NOT OVER THIS WAR YET?



A review of Tony Horwitz’s Confederate’s in the Attic: Dispatches from the Unfinished Civil War (1998)

(Rating 5 of 5)


I should begin with a simple disclaimer.  I have absolutely no sympathy or respect for “the Lost Cause of the South.”  I do not see the entire event as “complicated.” It is actually very simple.  In 1860, Abraham Lincoln was elected President of the United States.  He was first president who would not pay lip service to the institution of slavery as all of his fifteen predecessors had done, regardless of whatever their personal feelings on the matter.  He even dared to suggest that slavery in the territories of the United States should no longer be permitted and all new states admitted needed to be Free states.  This was so offensive to the leaders of the South that they went forth and committed treason by breaking up the nation and attempting to form their own where slavery could be practiced without challenge.  If you do not believe that go and read all the secession documents of the Southern legislatures, the Confederate Constitution, and speeches by Jefferson Davis and Alexander Stevens. 

            Nevertheless, the book is fascinating as Horwitz explores the South in the 1990s amongst those who care about the Civil War.  He comes across a diverse group of people from armature to hardcore reenactors, modern-day secessionists, and a famous historian in the now late Shelby Foote.

Confederate Reenactors
            Despite my disdain for the Lost Cause, I came to like many of the Southern characters that I came to know reading the book.  People like Rob Hodge one of the hardcore reenactors who distinguish themselves from those lesser reenactors they call “farbs.”  I do not have anything against the average Confederate soldier who took up arms for what he saw was an invader.  These reenactors also seem quite harmless.  They just excessive history buffs who want to know more about their ancestors and how they use to live, fight, and die.  I even felt very close to one of them, Mike Hawkins, who seemed the real world just disappointed him and he felt down about his life.  Hawkins finds his escapism following his own ancestor’s trials in the Civil War.  I can imprecated that.  As someone who has often felt let down by life, I often find an escape into the past but I do not take it to the same extremes that he does. 

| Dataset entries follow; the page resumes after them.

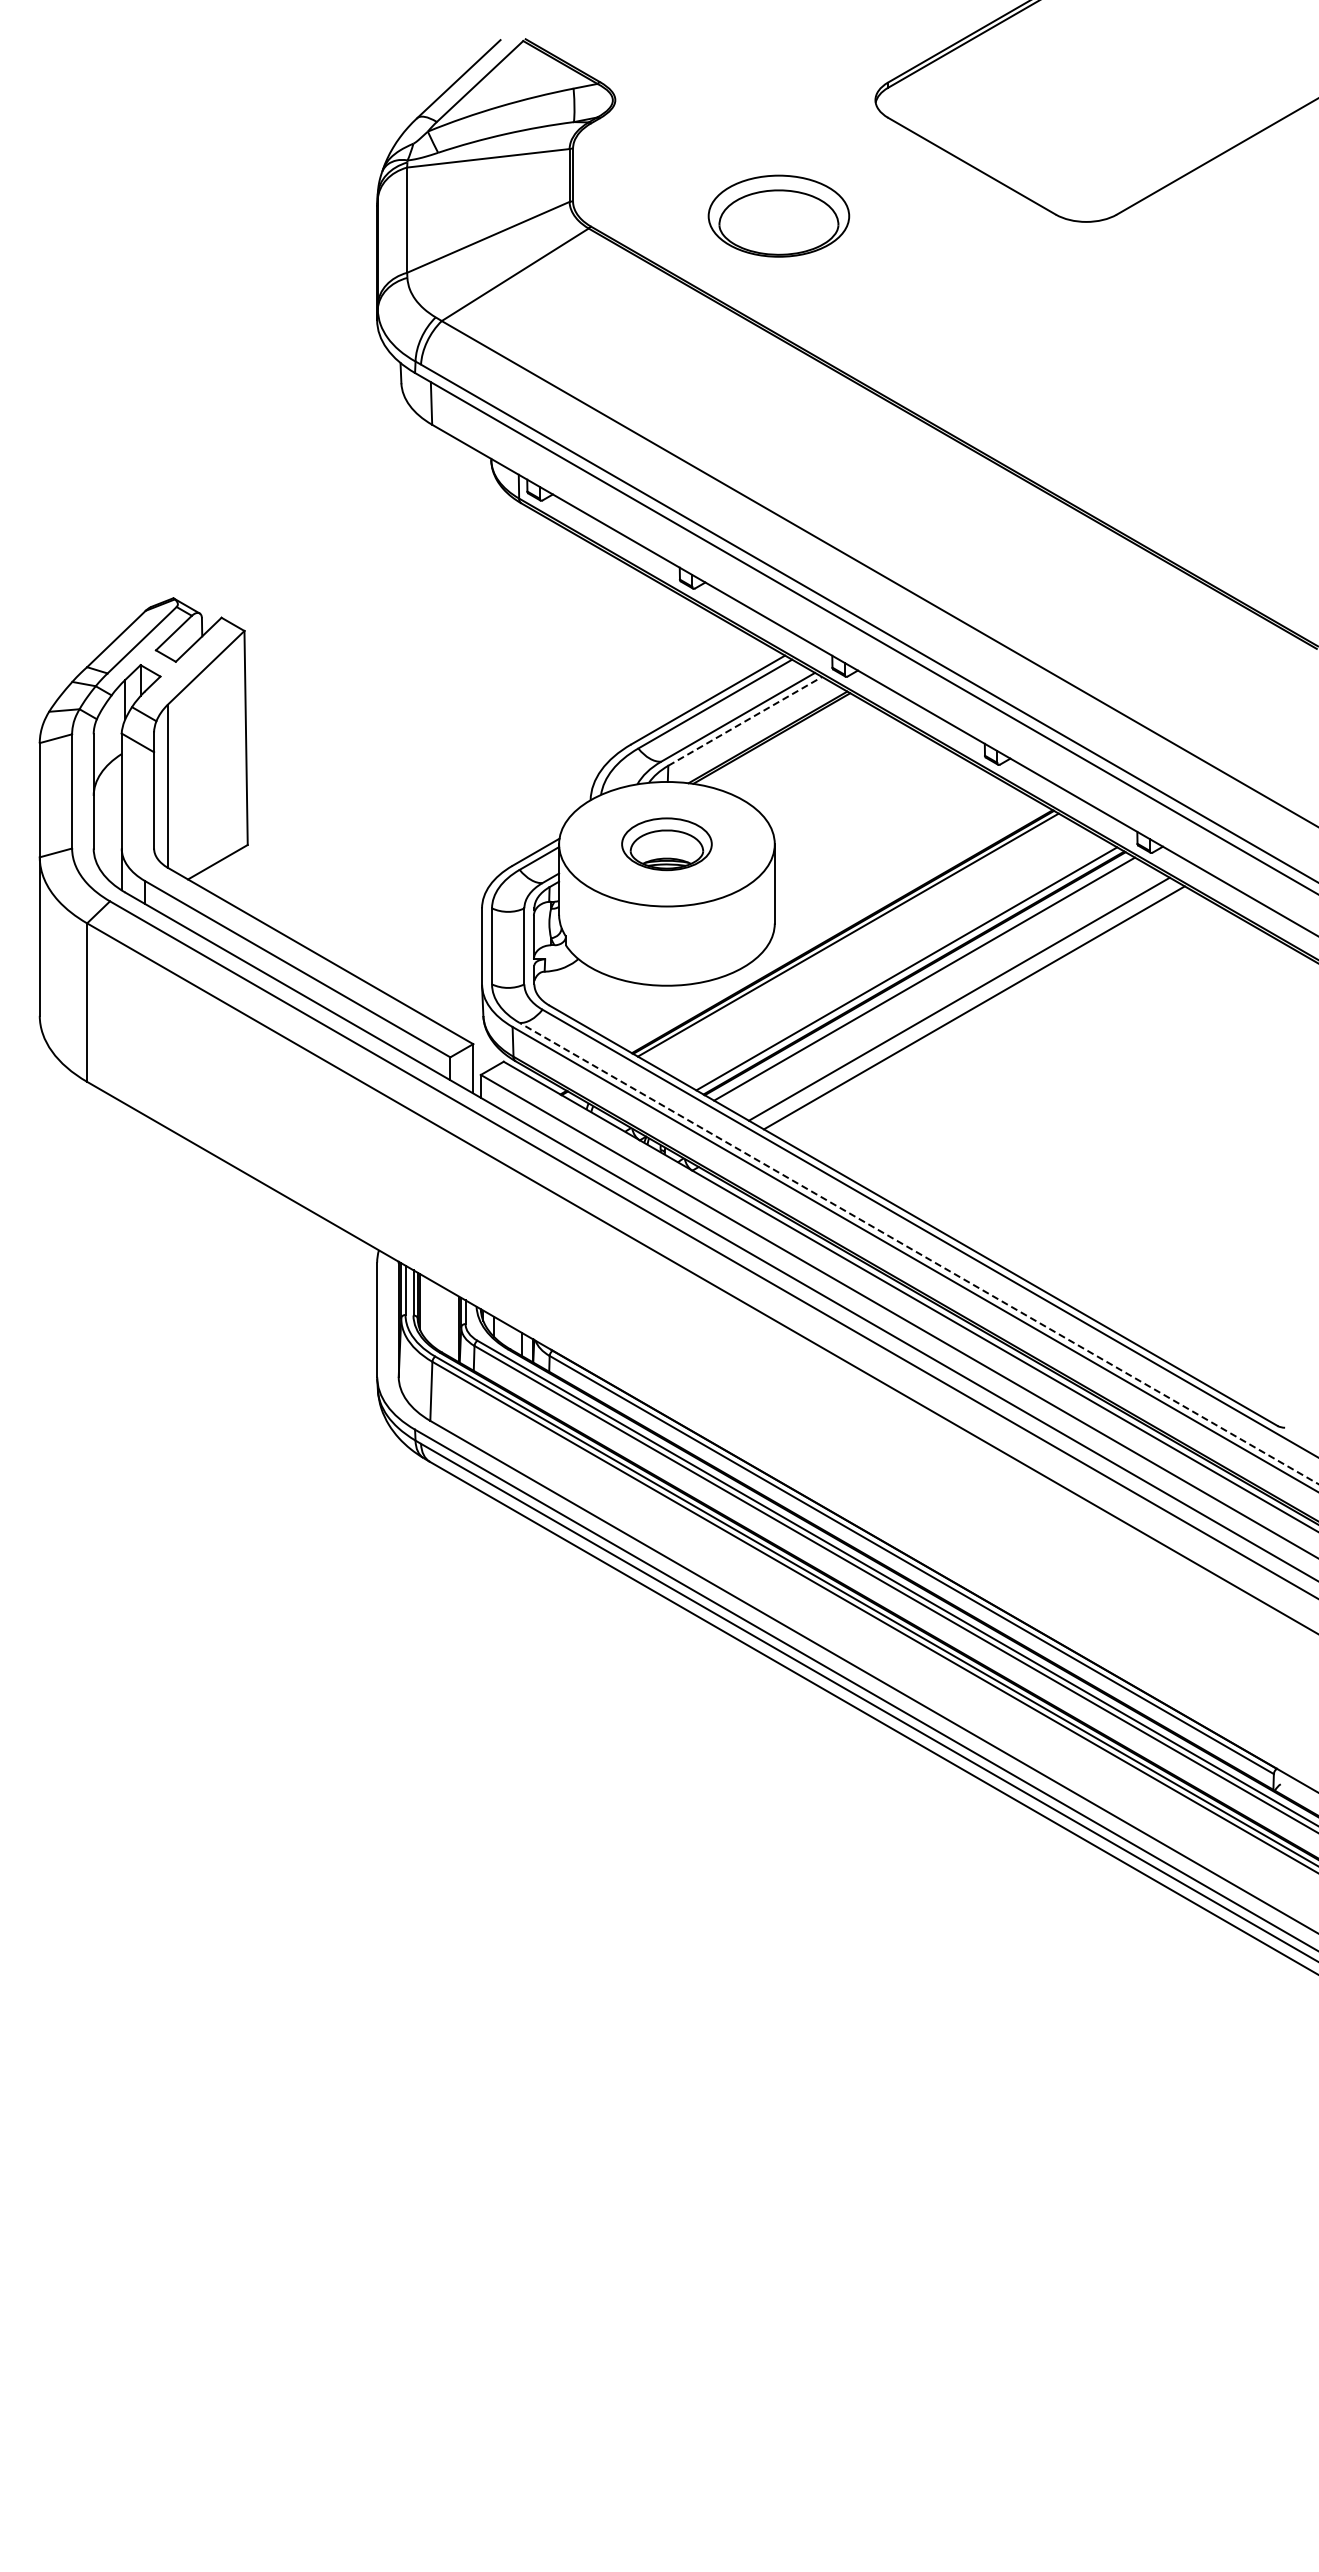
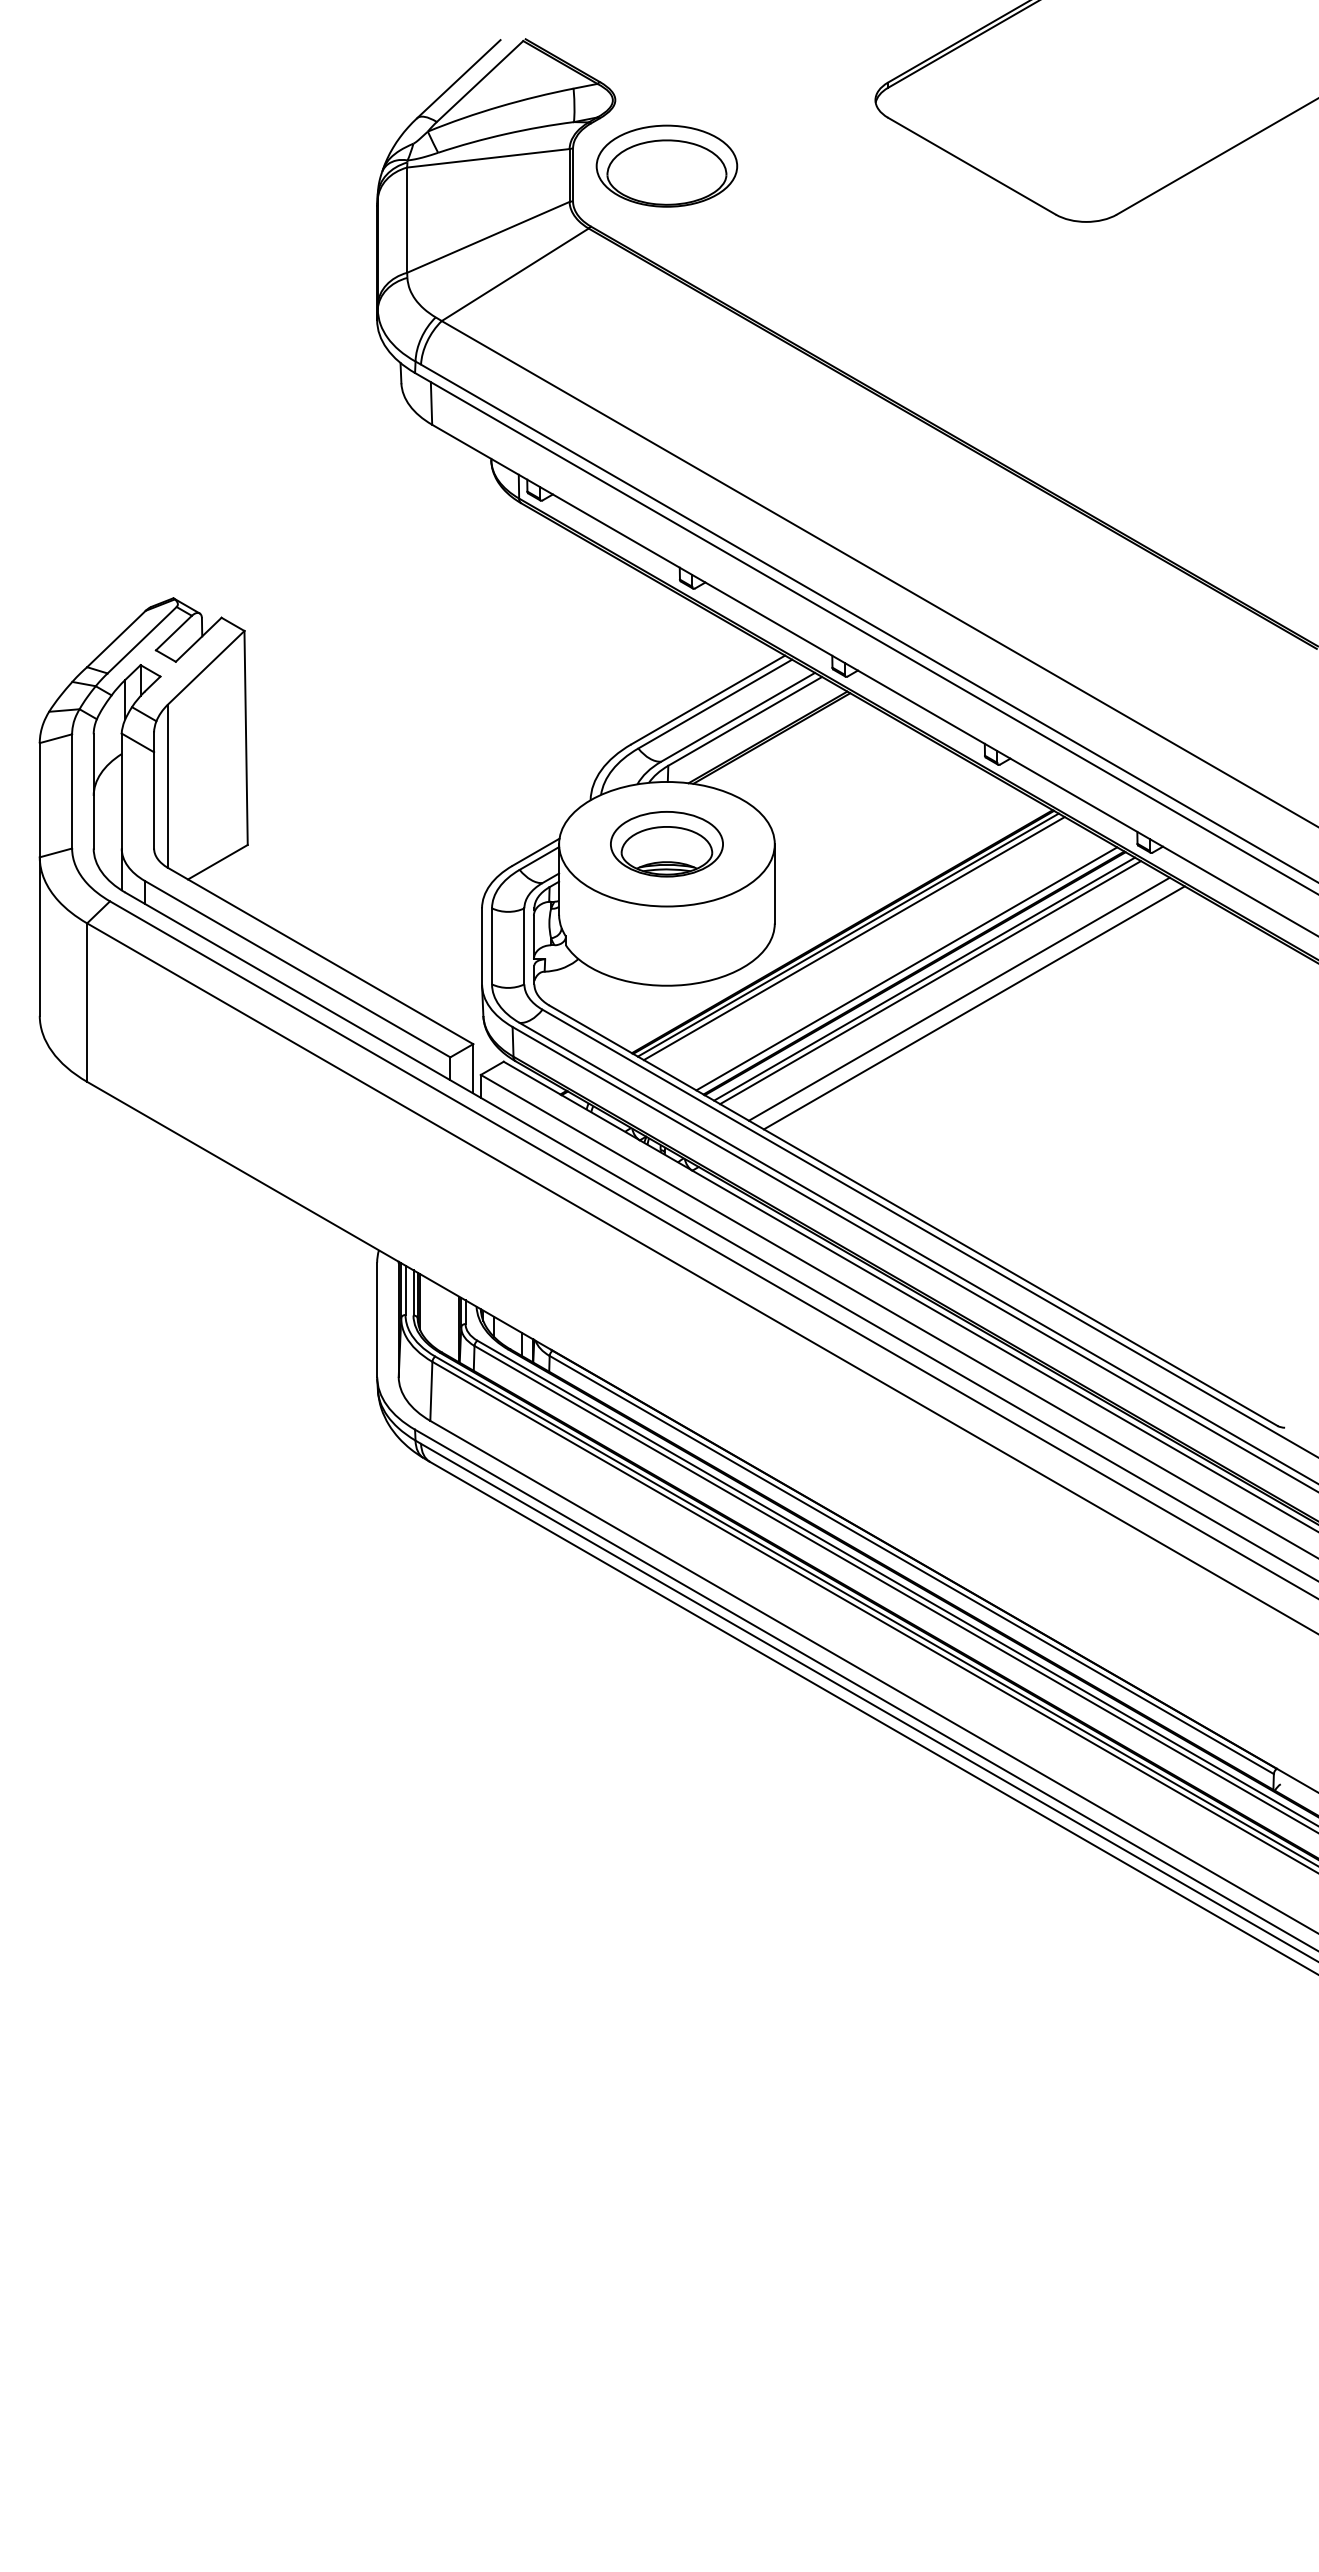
part at (778, 215) position: (778, 215) -> (666, 165)
line at (745, 721): dashed -> solid
part at (666, 844) size: 92x55 px -> 114x67 px
line at (853, 938): none -> present
line at (930, 982): none -> present
line at (918, 1253): dashed -> solid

            I also find some of the old Southern generals interesting, such as Robert E. Lee and Stonewall Jackson.  I think if I was from the South, I might view those men the same way a German might view Erwin Rommel, I would appreciate genius while still despising the cause that they served.  One of the scenes that I thought was interesting was the comparison to Jackson’s early death to that of famous musicians.
            “The analogy wasn’t airtight.  Morrison and Hendrix were sex-crazed hippies who OD’d on drugs; Stonewall was a Bible-thumping teetotaler who sucked on lemons and sipped warm water because he thought the human body should avoid extremes.  But Rob was onto something.  If Jackson had survived and failed to change the course of the War, his luster might have dulled by the South’s eventual defeat.  ‘Better to burn out than to fade away,’ Rob wailed, echoing Neil Young.” (p.229)
           
            One of things I appreciated about this book is that it does not shy away from controversy.  It could have just as easily focused on small groups of hardcore reenactors but instead Horwitz chose to take on some of the more difficult questions, such as “Is there any real way to remember the Confederacy when the driving cause behind it was slavery?”  Should schools be named after men such as Nathan Bedford Forrest, who in my mind was nothing but a war criminal and hatemonger who founded the Ku Klux Klan.

            In the end I must say that this a great book that I would highly recommend to people who are interested in people who are interested in the U.S. Civil War.